2. perjalanan reaksi sesudah penghentian obat adalah sangat sugestif (penurunan enzim hati paling tidak 50% dari konsentrasi di atas batas atas normal dalam 8 hari) atau sugestif (penurunan konsentrasi enzim hati paling tidak 50% dalam 30 hari untuk reaksi hepatoseluler dan 180 hari untuk reaksi kolestatik) dari reaksi obat.

3. alternatif sebab lain dari reaksi telah dieksklusi dengan pemeriksaan telita, termasuk biopsi hati pada setiap kasus

4. dijumpai respon positif pada pemaparan ulang dengan obat yang sama paling tidak kenaikan 2 kali lipat enzim hati

Dikatakan reaksi drug related jika semua tiga kriteria pertama terpenuhi atau jika dua dari tiga kriteria pertama terpenuhi dengan responpositif pada pemaparan ulang obat.

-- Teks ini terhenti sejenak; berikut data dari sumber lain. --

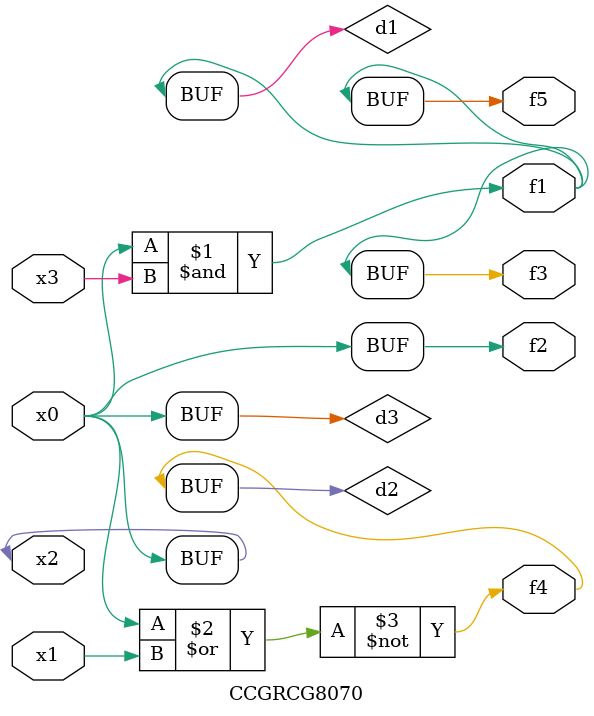
<source format=v>
module CCGRCG8070(
	input x0, x1, x2, x3,
	output f1, f2, f3, f4, f5
);

	wire d1, d2, d3;

	and (d1, x2, x3);
	nor (d2, x0, x1);
	buf (d3, x0, x2);
	assign f1 = d1;
	assign f2 = d3;
	assign f3 = d1;
	assign f4 = d2;
	assign f5 = d1;
endmodule

</source>
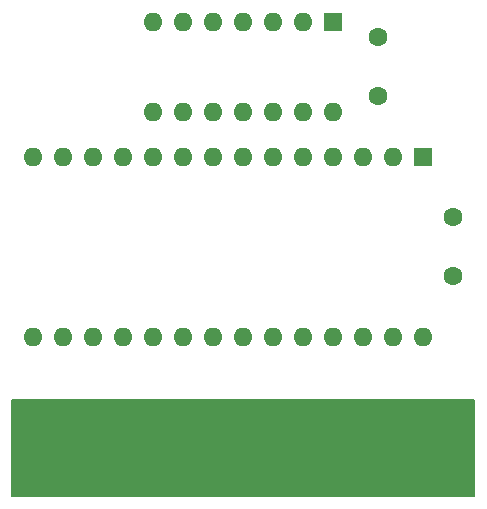
<source format=gbs>
%TF.GenerationSoftware,KiCad,Pcbnew,8.0.6+1*%
%TF.CreationDate,2024-12-12T19:08:46+01:00*%
%TF.ProjectId,full_rom,66756c6c-5f72-46f6-9d2e-6b696361645f,0*%
%TF.SameCoordinates,Original*%
%TF.FileFunction,Soldermask,Bot*%
%TF.FilePolarity,Negative*%
%FSLAX46Y46*%
G04 Gerber Fmt 4.6, Leading zero omitted, Abs format (unit mm)*
G04 Created by KiCad (PCBNEW 8.0.6+1) date 2024-12-12 19:08:46*
%MOMM*%
%LPD*%
G01*
G04 APERTURE LIST*
%ADD10C,0.150000*%
%ADD11R,1.600000X1.600000*%
%ADD12O,1.600000X1.600000*%
%ADD13C,1.600000*%
G04 APERTURE END LIST*
D10*
%TO.C,J1*%
X39878000Y468000D02*
X762000Y468000D01*
X762000Y8596000D01*
X39878000Y8596000D01*
X39878000Y468000D01*
G36*
X39878000Y468000D02*
G01*
X762000Y468000D01*
X762000Y8596000D01*
X39878000Y8596000D01*
X39878000Y468000D01*
G37*
%TD*%
D11*
%TO.C,IC2*%
X35560000Y29210000D03*
D12*
X33020000Y29210000D03*
X30480000Y29210000D03*
X27940000Y29210000D03*
X25400000Y29210000D03*
X22860000Y29210000D03*
X20320000Y29210000D03*
X17780000Y29210000D03*
X15240000Y29210000D03*
X12700000Y29210000D03*
X10160000Y29210000D03*
X7620000Y29210000D03*
X5080000Y29210000D03*
X2540000Y29210000D03*
X2540000Y13970000D03*
X5080000Y13970000D03*
X7620000Y13970000D03*
X10160000Y13970000D03*
X12700000Y13970000D03*
X15240000Y13970000D03*
X17780000Y13970000D03*
X20320000Y13970000D03*
X22860000Y13970000D03*
X25400000Y13970000D03*
X27940000Y13970000D03*
X30480000Y13970000D03*
X33020000Y13970000D03*
X35560000Y13970000D03*
%TD*%
D13*
%TO.C,C2*%
X31750000Y34350000D03*
X31750000Y39350000D03*
%TD*%
%TO.C,C1*%
X38100000Y19090000D03*
X38100000Y24090000D03*
%TD*%
D11*
%TO.C,IC3*%
X27940000Y40620000D03*
D12*
X25400000Y40620000D03*
X22860000Y40620000D03*
X20320000Y40620000D03*
X17780000Y40620000D03*
X15240000Y40620000D03*
X12700000Y40620000D03*
X12700000Y33000000D03*
X15240000Y33000000D03*
X17780000Y33000000D03*
X20320000Y33000000D03*
X22860000Y33000000D03*
X25400000Y33000000D03*
X27940000Y33000000D03*
%TD*%
M02*

</source>
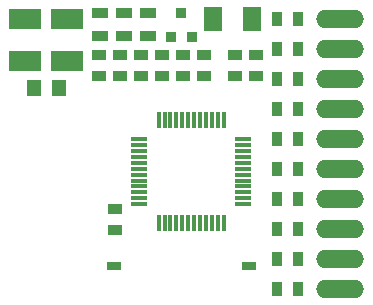
<source format=gtp>
G04 (created by PCBNEW-RS274X (2011-12-28 BZR 3254)-stable) date 17/03/2012 11:59:50*
G01*
G70*
G90*
%MOIN*%
G04 Gerber Fmt 3.4, Leading zero omitted, Abs format*
%FSLAX34Y34*%
G04 APERTURE LIST*
%ADD10C,0.006000*%
%ADD11O,0.160000X0.060000*%
%ADD12R,0.060000X0.080000*%
%ADD13R,0.045000X0.035000*%
%ADD14R,0.036000X0.036000*%
%ADD15R,0.055000X0.035000*%
%ADD16R,0.035000X0.045000*%
%ADD17R,0.045000X0.055000*%
%ADD18R,0.110000X0.070000*%
%ADD19R,0.057200X0.011800*%
%ADD20R,0.011800X0.057200*%
%ADD21R,0.045000X0.025000*%
G04 APERTURE END LIST*
G54D10*
G54D11*
X49600Y-45500D03*
X49600Y-46500D03*
X49600Y-47500D03*
X49600Y-48500D03*
X49600Y-49500D03*
X49600Y-50500D03*
X49600Y-51500D03*
X49600Y-52500D03*
X49600Y-53500D03*
X49600Y-54500D03*
G54D12*
X45350Y-45500D03*
X46650Y-45500D03*
G54D13*
X44350Y-46700D03*
X44350Y-47400D03*
X42950Y-47400D03*
X42950Y-46700D03*
X43650Y-47400D03*
X43650Y-46700D03*
G54D14*
X44650Y-46100D03*
X43950Y-46100D03*
X44300Y-45300D03*
G54D15*
X43200Y-46075D03*
X43200Y-45325D03*
G54D16*
X48200Y-50500D03*
X47500Y-50500D03*
X48200Y-54500D03*
X47500Y-54500D03*
G54D13*
X41550Y-47400D03*
X41550Y-46700D03*
X42250Y-47400D03*
X42250Y-46700D03*
G54D17*
X40225Y-47800D03*
X39375Y-47800D03*
G54D16*
X48200Y-52500D03*
X47500Y-52500D03*
X48200Y-51500D03*
X47500Y-51500D03*
X48200Y-49500D03*
X47500Y-49500D03*
X48200Y-48500D03*
X47500Y-48500D03*
X48200Y-47500D03*
X47500Y-47500D03*
X48200Y-46500D03*
X47500Y-46500D03*
X48200Y-53500D03*
X47500Y-53500D03*
X48200Y-45500D03*
X47500Y-45500D03*
G54D18*
X39100Y-46900D03*
X39100Y-45500D03*
X40500Y-45500D03*
X40500Y-46900D03*
G54D13*
X45050Y-46700D03*
X45050Y-47400D03*
G54D15*
X41600Y-46075D03*
X41600Y-45325D03*
X42400Y-46075D03*
X42400Y-45325D03*
G54D13*
X42100Y-51850D03*
X42100Y-52550D03*
G54D19*
X42902Y-49911D03*
X42902Y-50108D03*
X42902Y-50305D03*
X42902Y-50502D03*
X42902Y-50698D03*
X42902Y-50895D03*
X42902Y-49714D03*
X42902Y-49517D03*
G54D20*
X43542Y-48877D03*
X43739Y-48877D03*
X43936Y-48877D03*
G54D19*
X46348Y-50895D03*
X46348Y-51092D03*
X46348Y-51289D03*
X46348Y-51486D03*
X46348Y-51683D03*
G54D20*
X45708Y-52323D03*
G54D19*
X46348Y-50698D03*
X46348Y-50502D03*
X46348Y-50305D03*
X46348Y-50108D03*
X46348Y-49911D03*
G54D20*
X44527Y-52323D03*
X45117Y-48877D03*
X44723Y-52323D03*
X45314Y-48877D03*
X45511Y-48877D03*
X44920Y-52323D03*
X45117Y-52323D03*
X45708Y-48877D03*
G54D19*
X46348Y-49517D03*
G54D20*
X45314Y-52323D03*
X45511Y-52323D03*
G54D19*
X46348Y-49714D03*
G54D20*
X44920Y-48877D03*
X44330Y-52323D03*
X44133Y-52323D03*
X44723Y-48877D03*
X44527Y-48877D03*
X43936Y-52323D03*
X43739Y-52323D03*
X44330Y-48877D03*
X44133Y-48877D03*
X43542Y-52323D03*
G54D19*
X42902Y-51092D03*
X42902Y-51289D03*
X42902Y-51486D03*
X42902Y-51683D03*
G54D13*
X46100Y-47400D03*
X46100Y-46700D03*
X46800Y-46700D03*
X46800Y-47400D03*
G54D21*
X46550Y-53750D03*
X42050Y-53750D03*
M02*

</source>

Mengidentifikasi reaksi obat dengan pasti adalah hal yang sulit, tapi kemungkinan sekecil apapun adanya reaksi terhadap obat harus dipertimbangkan pada pasien dengan disfungsi hati. Riwayat pemakaian obat harus diungkap dengan seksama termasuk di dalamnya obat herbal atau obat alternatif. Obat harus menjadi diagnosis Bandung pada setiap abnormalitas tes fungĂ­s hati atau histologi. Keterlambatan penghentian obat yanng menjadi penyebab berhubungan dengan resiko tinggi kerusakan hati persisten. Bukti bahwa pasien tidak sakit sebelum minum obat dan membaik secara nyata setelah obat tersebut dihentikan merupakan hal esencial dalam diagnosis hepatotoksisitas imbas obat.

Terapi untuk mengatasi hepatotoksisitas imbas obat belum ada antidotum yang spesifik untuk setiap obat, kecuali kelainan yanng disebabkan oleh asetaminofen dapat diberikan N-asetilsistein. Oleh karena itu terapi efek hepatotoksik yang baik adalah segera menghentikan penggunaan obat-obat yang dicurigai.